- _Texte_
>>>>

Mamba vs Kabund, les dessous d’une lutte explosive à l’Assemblée nationale

L’Assemblée nationale de la République démocratique du Congo est piquée au vif ce matin du samedi 23 mai 2020. Tôt, le député Jean-Jacques Mamba, élu du Mouvement de Libération du Congo (MLC), n’avait encore enlever son pyjama qu’il est cueilli par des éléments de la police nationale. Il est aussitôt acheminé au cachot de la Cour de cassation en pleine centre-ville de Kinshasa confiné pour lutter contre la Covid-19. Un mandat d’amener, celui qui lui a été présenté, va faire surface sur internet. D’après ce document, le député du MLC est arrêté sous ordre du premier avocat Bernard Minga. « Jean Jacques Mamba poursuivi pour faux et usage de faux« , d’après une source judiciaire.

Une lutte téléguidée entre Mamba et Kabund

Stupeur sur les réseaux sociaux. D’autant plus que cette arrestation intervient dans un contexte tendu au sein du bureau de l’Assemblée nationale. Jean-Jacques Mamba est l’initiateur de la pétition signée contre le premier vice-président de l’Assemblée nationale, Jean-Marc Kabund, l’inoxydable leader de l’Union pour la Démocratie et le Progrès social (UDPS) du président Félix Tshisekedi au pouvoir.  Cependant, parmi les signatures de cette pétition, trois députés dénoncent n’avoir pas paraphé le document, contrairement à celui remis par le député du MLC au président de l’Assemblée nationale, Jeanine Mabunda, laquelle a officiellement notifié le président intérimaire de l’UDPS de la procédure qui a été enclenchée à son encontre.

<<<<

- _Consigne 1_
Recopiez le passage de l'article sur Mamba et Kabund compris entre "L’Assemblée nationale de" et "une source judiciaire.", ces deux passages inclus.
- _Consigne 2_
Rédigez la suite de l'article sur Mamba et Kabund à partir de sa dernière phrase.

- _Lignes fournies_

>>>>

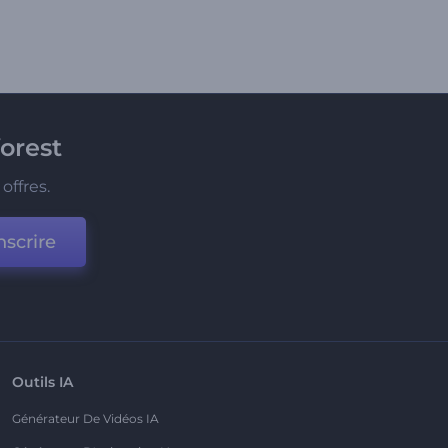
orest
offres.
nscrire
Outils IA
Générateur De Vidéos IA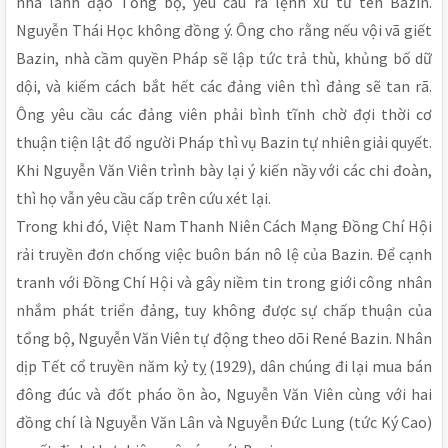
nhà lãnh đạo Tổng bộ, yêu cầu ra lệnh xử tử tên Bazin.
Nguyễn Thái Học không đồng ý. Ông cho rằng nếu vội vã giết
Bazin, nhà cầm quyền Pháp sẽ lập tức trả thù, khủng bố dữ
dội, và kiếm cách bắt hết các đảng viên thì đảng sẽ tan rã.
Ông yêu cầu các đảng viên phải bình tĩnh chờ đợi thời cơ
thuận tiện lật đổ người Pháp thì vụ Bazin tự nhiên giải quyết.
Khi Nguyễn Văn Viên trình bày lại ý kiến nầy với các chi đoàn,
thì họ vẫn yêu cầu cấp trên cứu xét lại.
Trong khi đó, Việt Nam Thanh Niên Cách Mạng Ðồng Chí Hội
rải truyền đơn chống việc buôn bán nô lệ của Bazin. Ðể cạnh
tranh với Ðồng Chí Hội và gây niềm tin trong giới công nhân
nhắm phát triển đảng, tuy không được sự chấp thuận của
tổng bộ, Nguyễn Văn Viên tự động theo dõi René Bazin. Nhân
dịp Tết cổ truyền năm kỷ tỵ (1929), dân chúng đi lại mua bán
đông đúc và đốt pháo ồn ào, Nguyễn Văn Viên cùng với hai
đồng chí là Nguyễn Văn Lân và Nguyễn Ðức Lung (tức Ký Cao)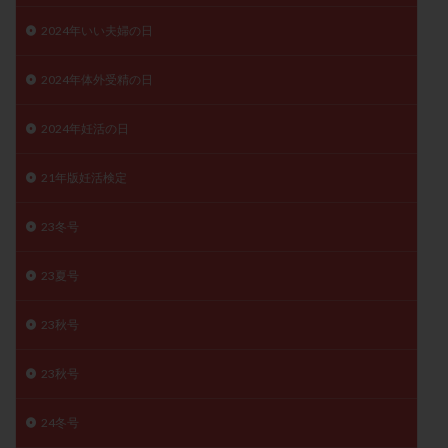
保険適用
偽嚢胞
偽閉経療法
2024年いい夫婦の日
先天性甲状腺機能低下症
先進医療
免疫異常
内膜スクラッチ
再発率
再開
凍結卵
2024年体外受精の日
凍結卵子
凍結卵移送
凍結精子
凍結胚
2024年妊活の日
凍結胚盤胞
凍結胚移植
凍結胚移植移植
出産リスク
出産後
出血性黄体
分割胚
21年版妊活検定
分割胚凍結
初期胚
初期胚凍結
初期胚移植
初診
刺激周期
刺激方法
刺激法
23冬号
前核期凍結
副作用
化学流産
医療保険
23夏号
卵の数
卵の質
卵の輸送
卵子
卵子の老化
卵子の質
卵子凍結
卵子提供
23秋号
卵巣
卵巣の吊り上げ
卵巣刺激
卵巣嚢腫
23秋号
卵巣多孔
卵巣年齢
卵巣機能
卵巣機能不全
卵巣機能低下
卵巣過剰刺激症候群
卵管
24冬号
卵管切除
卵管卵巣膿瘍
卵管水腫
卵管狭窄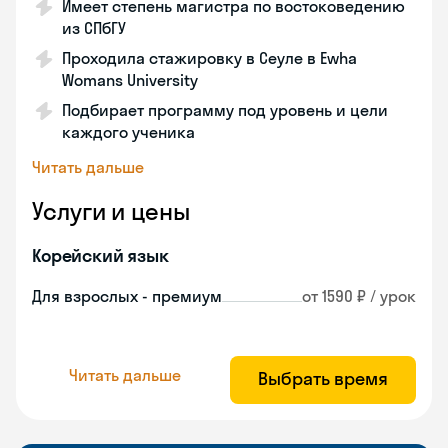
Имеет степень магистра по востоковедению
из СПбГУ
Проходила стажировку в Сеуле в Ewha
Womans University
Подбирает программу под уровень и цели
каждого ученика
Читать дальше
Услуги и цены
Корейский язык
Для взрослых - премиум
от 1590 ₽ / урок
Читать дальше
Выбрать время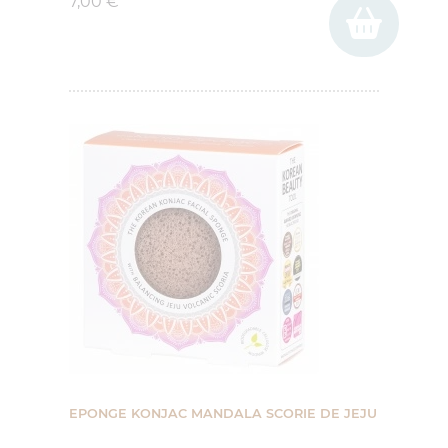
7,00 €
(7 avis)
EPONGE KONJAC MANDALA SCORIE DE JEJU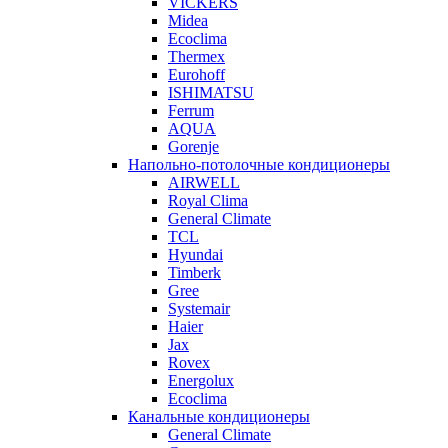
VICKERS
Midea
Ecoclima
Thermex
Eurohoff
ISHIMATSU
Ferrum
AQUA
Gorenje
Напольно-потолочные кондиционеры
AIRWELL
Royal Clima
General Climate
TCL
Hyundai
Timberk
Gree
Systemair
Haier
Jax
Rovex
Energolux
Ecoclima
Канальные кондиционеры
General Climate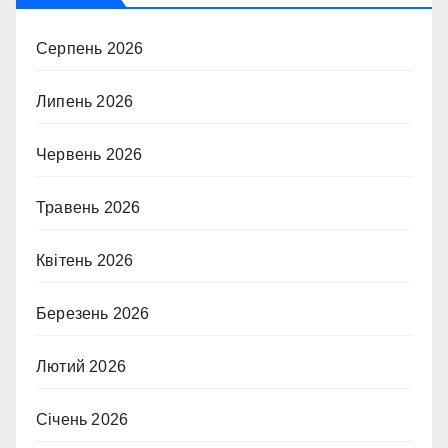
Серпень 2026
Липень 2026
Червень 2026
Травень 2026
Квітень 2026
Березень 2026
Лютий 2026
Січень 2026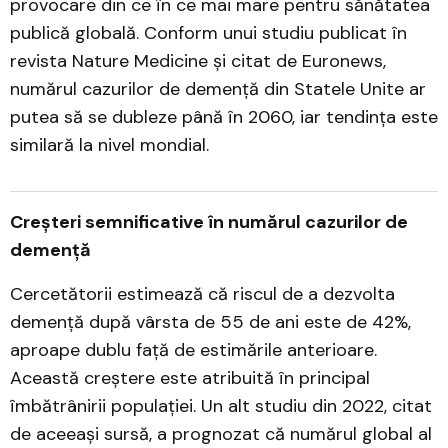
provocare din ce în ce mai mare pentru sănătatea
publică globală. Conform unui studiu publicat în
revista Nature Medicine și citat de Euronews,
numărul cazurilor de demență din Statele Unite ar
putea să se dubleze până în 2060, iar tendința este
similară la nivel mondial.
Creșteri semnificative în numărul cazurilor de
demență
Cercetătorii estimează că riscul de a dezvolta
demență după vârsta de 55 de ani este de 42%,
aproape dublu față de estimările anterioare.
Această creștere este atribuită în principal
îmbătrânirii populației. Un alt studiu din 2022, citat
de aceeași sursă, a prognozat că numărul global al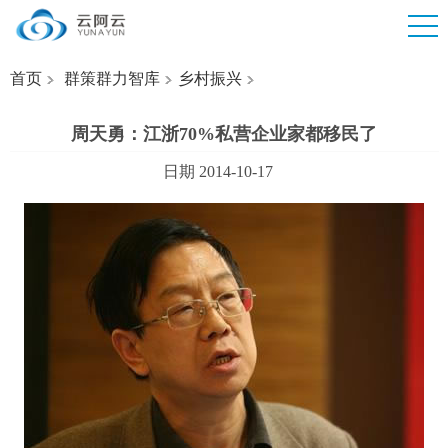
首页
群策群力智库
乡村振兴
周天勇：江浙70%私营企业家都移民了
日期 2014-10-17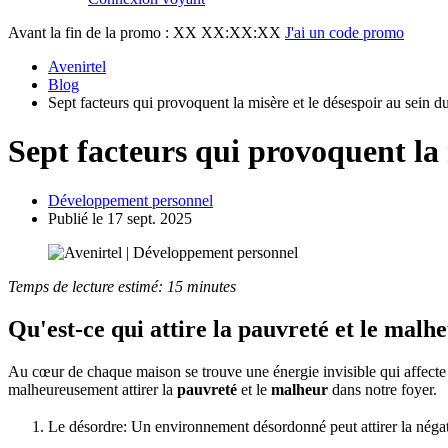
Avant la fin de la promo :
XX XX:XX:XX
J'ai un code promo
Avenirtel
Blog
Sept facteurs qui provoquent la misère et le désespoir au sein 
Sept facteurs qui provoquent la 
Développement personnel
Publié le 17 sept. 2025
Temps de lecture estimé: 15 minutes
Qu'est-ce qui attire la pauvreté et le malh
Au cœur de chaque maison se trouve une énergie invisible qui affecte 
malheureusement attirer la
pauvreté
et le
malheur
dans notre foyer.
Le désordre: Un environnement désordonné peut attirer la négativi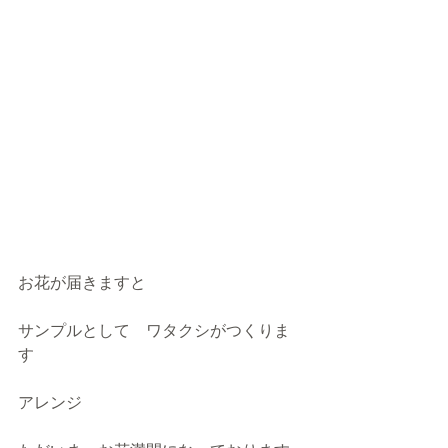
お花が届きますと
サンプルとして　ワタクシがつくりま
す
アレンジ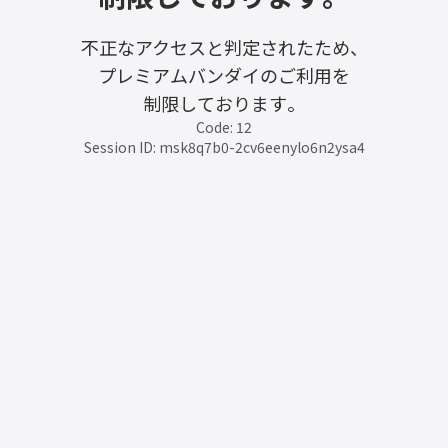
不正なアクセスと判定されたため、
プレミアムバンダイのご利用を
制限しております。
Code: 12
Session ID: msk8q7b0-2cv6eenylo6n2ysa4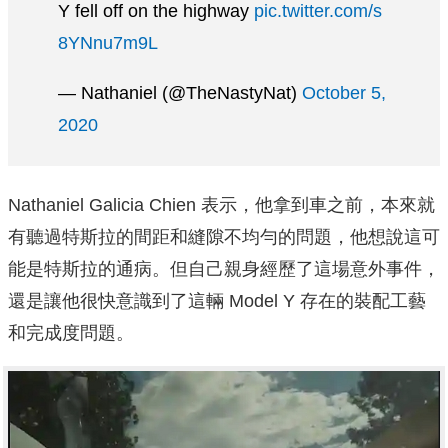
Y fell off on the highway
pic.twitter.com/s
8YNnu7m9L
— Nathaniel (@TheNastyNat)
October 5,
2020
Nathaniel Galicia Chien 表示，他拿到車之前，本來就
有聽過特斯拉的間距和縫隙不均勻的問題，他想說這可
能是特斯拉的通病。但自己親身經歷了這場意外事件，
還是讓他很快意識到了這輛 Model Y 存在的裝配工藝
和完成度問題。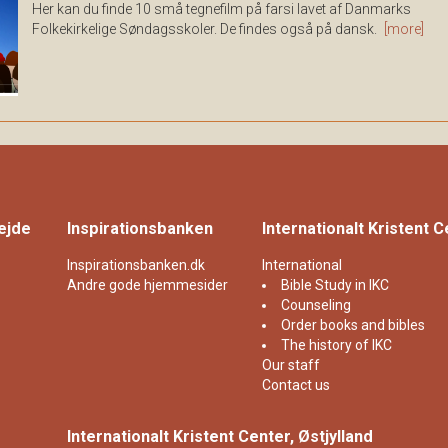
Her kan du finde 10 små tegnefilm på farsi lavet af Danmarks
Folkekirkelige Søndagsskoler. De findes også på dansk.
[more]
ejde
Inspirationsbanken
Internationalt Kristent 
Inspirationsbanken.dk
International
Andre gode hjemmesider
Bible Study in IKC
Counseling
Order books and bibles
The history of IKC
Our staff
Contact us
Internationalt Kristent Center, Østjylland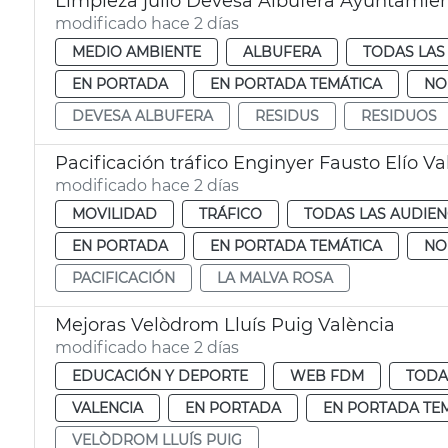
Limpieza julio Devesa Albufera Ayuntamien
modificado hace 2 días
MEDIO AMBIENTE
ALBUFERA
TODAS LAS
EN PORTADA
EN PORTADA TEMÁTICA
NO
DEVESA ALBUFERA
RESIDUS
RESIDUOS
Pacificación tráfico Enginyer Fausto Elío Va
modificado hace 2 días
MOVILIDAD
TRÁFICO
TODAS LAS AUDIEN
EN PORTADA
EN PORTADA TEMÁTICA
NO
PACIFICACIÓN
LA MALVA ROSA
Mejoras Velòdrom Lluís Puig València
modificado hace 2 días
EDUCACIÓN Y DEPORTE
WEB FDM
TODA
VALENCIA
EN PORTADA
EN PORTADA TE
VELÒDROM LLUÍS PUIG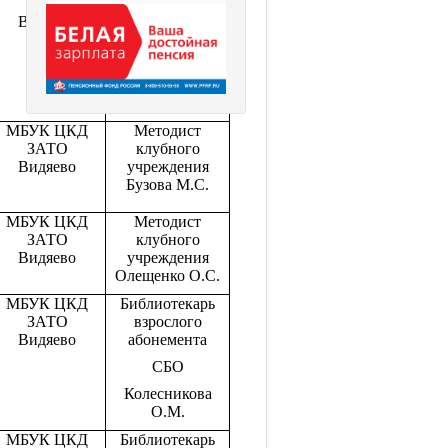
взрослого
ЗАТО
абонемента
Видяево
СБО
Колесникова
О.М.
МБУК ЦКД
Методист
ЗАТО
клубного
Видяево
учреждения
Бузова М.С.
МБУК ЦКД
Методист
ЗАТО
клубного
Видяево
учреждения
Олещенко О.С.
МБУК ЦКД
Библиотекарь
ЗАТО
взрослого
Видяево
абонемента
СБО
Колесникова
О.М.
МБУК ЦКД
Библиотекарь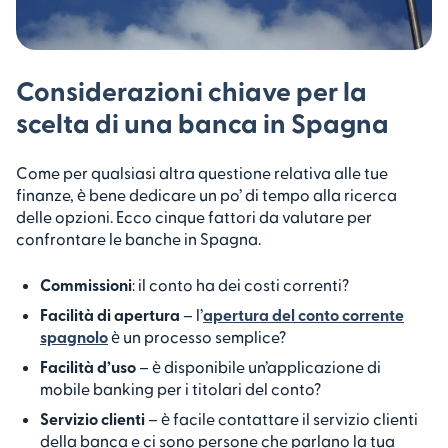
Considerazioni chiave per la
scelta di una banca in Spagna
Come per qualsiasi altra questione relativa alle tue
finanze, è bene dedicare un po’ di tempo alla ricerca
delle opzioni. Ecco cinque fattori da valutare per
confrontare le banche in Spagna.
Commissioni
: il conto ha dei costi correnti?
Facilità di apertura
– l’
apertura del conto corrente
spagnolo
è un processo semplice?
Facilità d’uso
– è disponibile un’applicazione di
mobile banking per i titolari del conto?
Servizio clienti
– è facile contattare il servizio clienti
della banca e ci sono persone che parlano la tua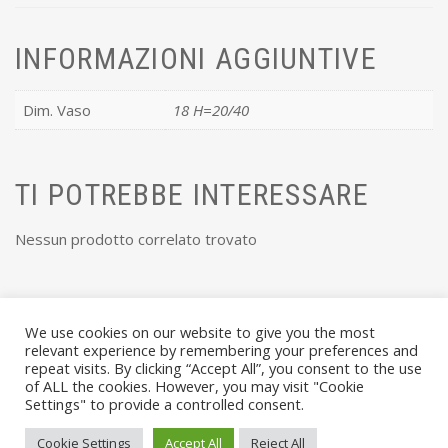
INFORMAZIONI AGGIUNTIVE
Dim. Vaso
18 H=20/40
TI POTREBBE INTERESSARE
Nessun prodotto correlato trovato
We use cookies on our website to give you the most
relevant experience by remembering your preferences and
repeat visits. By clicking “Accept All”, you consent to the use
of ALL the cookies. However, you may visit "Cookie
Settings" to provide a controlled consent.
© VIVAI MARCHE BY ANDREA GOSTOLI P.IVA 02074150414 |
Cookie Settings
Accept All
Reject All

<<<<

- _Réponse rédigée 1_
L’Assemblée nationale de la République démocratique du Congo est piquée au vif ce matin du samedi 23 mai 2020. Tôt, le député Jean-Jacques Mamba, élu du Mouvement de Libération du Congo (MLC), n’avait encore enlever son pyjama qu’il est cueilli par des éléments de la police nationale. Il est aussitôt acheminé au cachot de la Cour de cassation en pleine centre-ville de Kinshasa confiné pour lutter contre la Covid-19. Un mandat d’amener, celui qui lui a été présenté, va faire surface sur internet. D’après ce document, le député du MLC est arrêté sous ordre du premier avocat Bernard Minga. « Jean Jacques Mamba poursuivi pour faux et usage de faux« , d’après une source judiciaire.

- _Réponse rédigée 2_
Derrière cette pétition, c’est la déchéance de Jean-Marc Kabund qui est visée. Il faut dire que le président intérimaire de l’UDPS s’est fait quelques soucis avec le camp de l’ancien président Joseph Kabila, qui a la majorité absolue dans les deux chambres du Parlement. Un bon matin, au cœur d’une lutte autour de la prolongation de l’Etat d’urgence et de la tenue d’un congrès soutenu par le FCC et redouté par le camp du président Félix Tshisekedi, Jean-Marc Kabund a fait une sortie médiatique affirmant faussement que ce congrès allait coûter 7 millions de dollars à l’Etat. Dans la foulée, Jean-Jacques Mamba, pourtant député de l’opposition, étant issu du parti de Jean-Pierre Bemba, lance une initiative demandant des comptes à Kabund, jusqu’à réclamer aujourd’hui son départ du poste du premier vice-président de l’Assemblée nationale, obtenu grâce à l’accord de coalition entre le FCC et le CACH.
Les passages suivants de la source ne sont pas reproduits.